Your 401K May Soon Get More ComplicatedPhillip Zweig
If employees don't already have enough good reasons to think carefully about how to invest their retirement dollars, they may have one more on Jan. 1. That's when new Labor Dept. rules take effect that will enable employers offering 401(k)s and other so-called defined-contribution plans to wash their hands of legal responsibility for losses resulting from workers' poor investment decisions.
To get off the fiduciary hook, employers will have to offer at least three broad, diversified investment options, supply sufficient information on the plan and picking investments, and permit asset shifts at least every quarter. If the plan offers especially risky selections, such as global or sector funds, workers must be able to move money out as often as "appropriate."
Employers aren't required to comply with the rules, contained in Section 404(c) of the Employee Retirement Income Security Act of 1974 (ERISA), but many companies are making adjustments to escape potential liability. For example, those that offer only fixed-income funds may add, say, a blue-chip equity and a growth fund. Although plan sponsors have generally been increasing their options anyway, some still have just one or two selections. They're also bringing in mutual-fund managers, such as Fidelity Investments and Dreyfus, to hold financial planning seminars, and hiring benefit consultants, such as Towers Perrin, to prepare training materials.

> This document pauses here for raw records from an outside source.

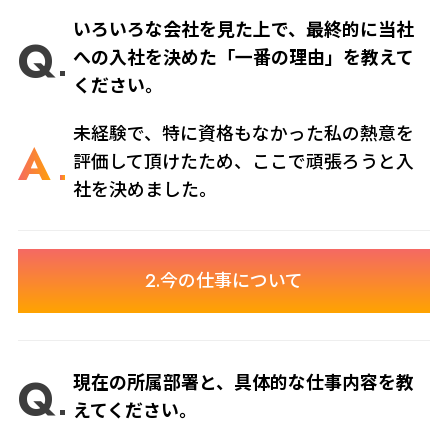
いろいろな会社を見た上で、最終的に当社
Q
への入社を決めた「一番の理由」を教えて
ください。
未経験で、特に資格もなかった私の熱意を
A
評価して頂けたため、ここで頑張ろうと入
社を決めました。
2.今の仕事について
Q
現在の所属部署と、具体的な仕事内容を教
えてください。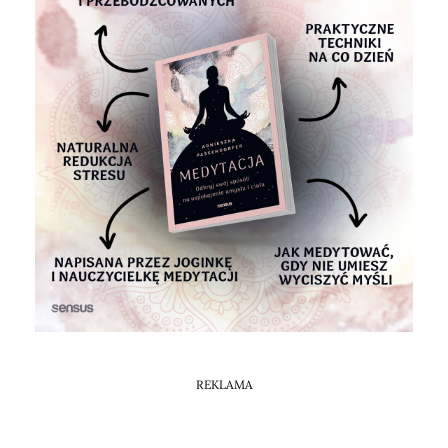
Horoskop Mongolski
REKLAMA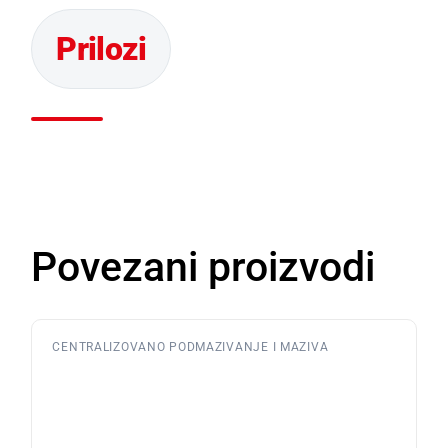
Povezani proizvodi
CENTRALIZOVANO PODMAZIVANJE I MAZIVA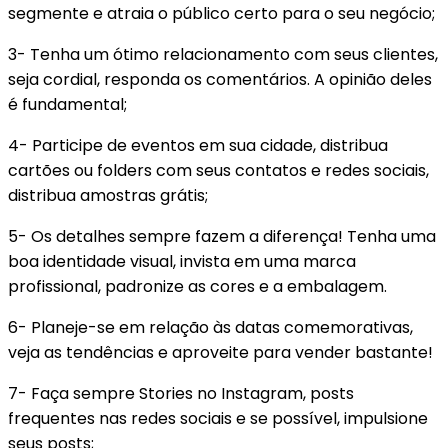
segmente e atraia o público certo para o seu negócio;
3- Tenha um ótimo relacionamento com seus clientes,
seja cordial, responda os comentários. A opinião deles
é fundamental;
4- Participe de eventos em sua cidade, distribua
cartões ou folders com seus contatos e redes sociais,
distribua amostras grátis;
5- Os detalhes sempre fazem a diferença! Tenha uma
boa identidade visual, invista em uma marca
profissional, padronize as cores e a embalagem.
6- Planeje-se em relação às datas comemorativas,
veja as tendências e aproveite para vender bastante!
7- Faça sempre Stories no Instagram, posts
frequentes nas redes sociais e se possível, impulsione
seus posts;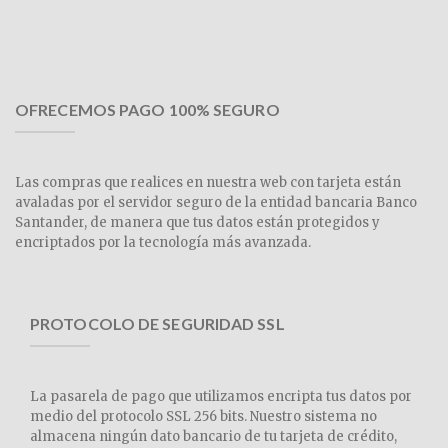
OFRECEMOS PAGO 100% SEGURO
Las compras que realices en nuestra web con tarjeta están
avaladas por el servidor seguro de la entidad bancaria Banco
Santander, de manera que tus datos están protegidos y
encriptados por la tecnología más avanzada.
PROTOCOLO DE SEGURIDAD SSL
La pasarela de pago que utilizamos encripta tus datos por
medio del protocolo SSL 256 bits. Nuestro sistema no
almacena ningún dato bancario de tu tarjeta de crédito,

LAGGARDS. Thanks to the rules, employees who never had to make difficult decisions about allocating retirement kitties will soon be forced to think harder about this. Planners say the most common mistake workers make is putting all their money in the most conservative funds, such as money markets, or those guaranteeing a set rate of return. Over the long term, adds a Labor Dept. benefits specialist who helped draft the regs, "the difference between 7% and 10% may mean the difference between a comfortable retirement and living on the edge."
In general, planners counsel younger employees to invest relatively more money in stocks and less in bonds and fixed investments. As they get closer to retirement, they can shift assets into less volatile, income-producing funds. Jeffrey Franklin, president of Franklin Planning Associates in New York, advises making whatever 401(k) contribution is necessary to trigger the largest possible employer-matching contribution.
Incredibly, some employees still aren't taking advantage of 401(k) plans at all, says Susan Olin, an underwriting manager for John Hancock Financial Services. She thinks that the new education programs could help change that. Her message to laggards: Get with the program.